Pandemia

La pandemia era una guerra cultural

«El Estado se ha convertido en el padre y la madre que nos quita los pañales»

La gran catástrofe nos llevaría a la posguerra, palabra que en el imaginario dibuja un panorama de edificios destruidos y muertos de hambre por las calles. Un año después de que nos prepararan para lo peor, vendiéndonos a la vez que se estaba haciendo lo mejor, lo que queda, además de miles de entierros en soledad, es la desfachatez de la política que ha aprovechado el miedo para hacernos menos libres y más maleables a la propaganda. Resulta que la guerra anunciada era cultural. Mientras nos asomamos por las ventanas cientos de burócratas ideologizados redactan normas con tufo autoritario y trapichea con debates para los que el común no tiene cuerpo, como la eutanasia, la ley trans o los derechos de los «okupas», pobres almas que no tienen para guarecerse del diluvio universal. Hasta la pandemia tenía un culpable: el cambio climático y las ansias capitalistas de comer humanos para perpetuarse. De regir un sistema socialista esto no hubiera pasado, vienen a decir. Si no tienen respeto por los muertos cómo se les va a pedir que no ninguneen a los vivos.

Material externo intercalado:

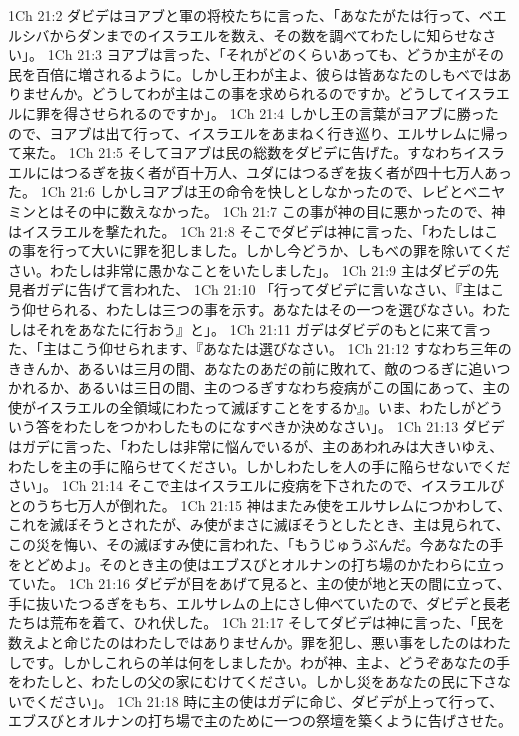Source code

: 1Ch 21:2  ダビデはヨアブと軍の将校たちに言った、「あなたがたは行って、ベエルシバからダンまでのイスラエルを数え、その数を調べてわたしに知らせなさい」。
1Ch 21:3  ヨアブは言った、「それがどのくらいあっても、どうか主がその民を百倍に増されるように。しかし王わが主よ、彼らは皆あなたのしもべではありませんか。どうしてわが主はこの事を求められるのですか。どうしてイスラエルに罪を得させられるのですか」。
1Ch 21:4  しかし王の言葉がヨアブに勝ったので、ヨアブは出て行って、イスラエルをあまねく行き巡り、エルサレムに帰って来た。
1Ch 21:5  そしてヨアブは民の総数をダビデに告げた。すなわちイスラエルにはつるぎを抜く者が百十万人、ユダにはつるぎを抜く者が四十七万人あった。
1Ch 21:6  しかしヨアブは王の命令を快しとしなかったので、レビとベニヤミンとはその中に数えなかった。
1Ch 21:7  この事が神の目に悪かったので、神はイスラエルを撃たれた。
1Ch 21:8  そこでダビデは神に言った、「わたしはこの事を行って大いに罪を犯しました。しかし今どうか、しもべの罪を除いてください。わたしは非常に愚かなことをいたしました」。
1Ch 21:9  主はダビデの先見者ガデに告げて言われた、
1Ch 21:10  「行ってダビデに言いなさい、『主はこう仰せられる、わたしは三つの事を示す。あなたはその一つを選びなさい。わたしはそれをあなたに行おう』と」。
1Ch 21:11  ガデはダビデのもとに来て言った、「主はこう仰せられます、『あなたは選びなさい。
1Ch 21:12  すなわち三年のききんか、あるいは三月の間、あなたのあだの前に敗れて、敵のつるぎに追いつかれるか、あるいは三日の間、主のつるぎすなわち疫病がこの国にあって、主の使がイスラエルの全領域にわたって滅ぼすことをするか』。いま、わたしがどういう答をわたしをつかわしたものになすべきか決めなさい」。
1Ch 21:13  ダビデはガデに言った、「わたしは非常に悩んでいるが、主のあわれみは大きいゆえ、わたしを主の手に陥らせてください。しかしわたしを人の手に陥らせないでください」。
1Ch 21:14  そこで主はイスラエルに疫病を下されたので、イスラエルびとのうち七万人が倒れた。
1Ch 21:15  神はまたみ使をエルサレムにつかわして、これを滅ぼそうとされたが、み使がまさに滅ぼそうとしたとき、主は見られて、この災を悔い、その滅ぼすみ使に言われた、「もうじゅうぶんだ。今あなたの手をとどめよ」。そのとき主の使はエブスびとオルナンの打ち場のかたわらに立っていた。
1Ch 21:16  ダビデが目をあげて見ると、主の使が地と天の間に立って、手に抜いたつるぎをもち、エルサレムの上にさし伸べていたので、ダビデと長老たちは荒布を着て、ひれ伏した。
1Ch 21:17  そしてダビデは神に言った、「民を数えよと命じたのはわたしではありませんか。罪を犯し、悪い事をしたのはわたしです。しかしこれらの羊は何をしましたか。わが神、主よ、どうぞあなたの手をわたしと、わたしの父の家にむけてください。しかし災をあなたの民に下さないでください」。
1Ch 21:18  時に主の使はガデに命じ、ダビデが上って行って、エブスびとオルナンの打ち場で主のために一つの祭壇を築くように告げさせた。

El cerebro se nos ha vuelto un jardín de infancia. La era covid pasará a la historia como la del devenir del infantilismo, un barrio sésamo en el que los problemas han de arreglarlos los demás. Hasta quitar la nieve de la puerta de casa. El Estado se ha convertido en el padre y la madre que nos quita los pañales y si se siente el orín entre los pantalones nuestros cachorros se lanzan a la calle a quemar lo que los padres han construido. La guerra cultural está perdida.

La propaganda ha ganado frente a los que intenten contestarla, de modo que lo antes llamábamos cultura, patrimonio de la izquierda, ahora es contracultura, la respuesta revolucionaria de la derecha por dejar las cosas como estaban. Cuando glosar lo sensato es ponerse a la defensiva es que los atacantes han ganado la partida. Y después de todo, es una suerte que gobierne la izquierda. De lo contrario se habría pasado de la guerra de las palabras a la de la sangre.